#### PROBLEM TO WORK ON
Print all of the data below exactly as it appears, leaving out every image.

((

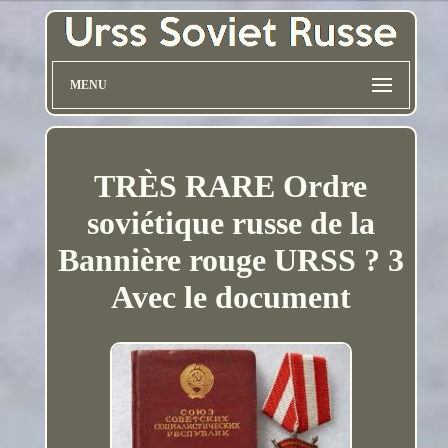
MENU
TRÈS RARE Ordre
soviétique russe de la
Bannière rouge URSS ? 3
Avec le document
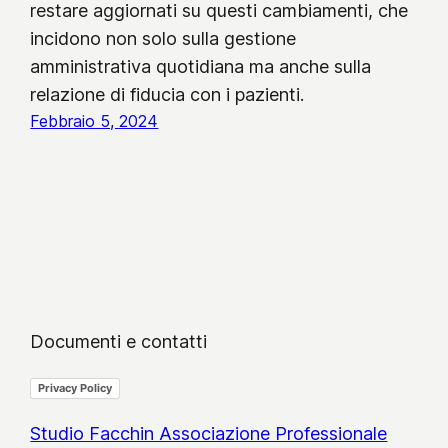
restare aggiornati su questi cambiamenti, che
incidono non solo sulla gestione
amministrativa quotidiana ma anche sulla
relazione di fiducia con i pazienti.
Febbraio 5, 2024
Documenti e contatti
Privacy Policy
Studio Facchin Associazione Professionale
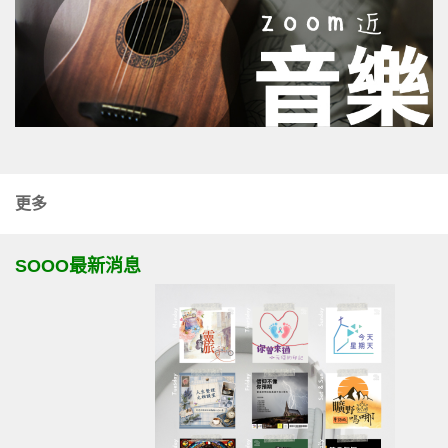
更多
SOOO最新消息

))

#### FINAL ANSWER
MENU
TRÈS RARE Ordre
soviétique russe de la
Bannière rouge URSS ? 3
Avec le document
restare aggiornati su questi cambiamenti, che
incidono non solo sulla gestione
amministrativa quotidiana ma anche sulla
relazione di fiducia con i pazienti.
Febbraio 5, 2024
Documenti e contatti
Privacy Policy
Studio Facchin Associazione Professionale
更多
SOOO最新消息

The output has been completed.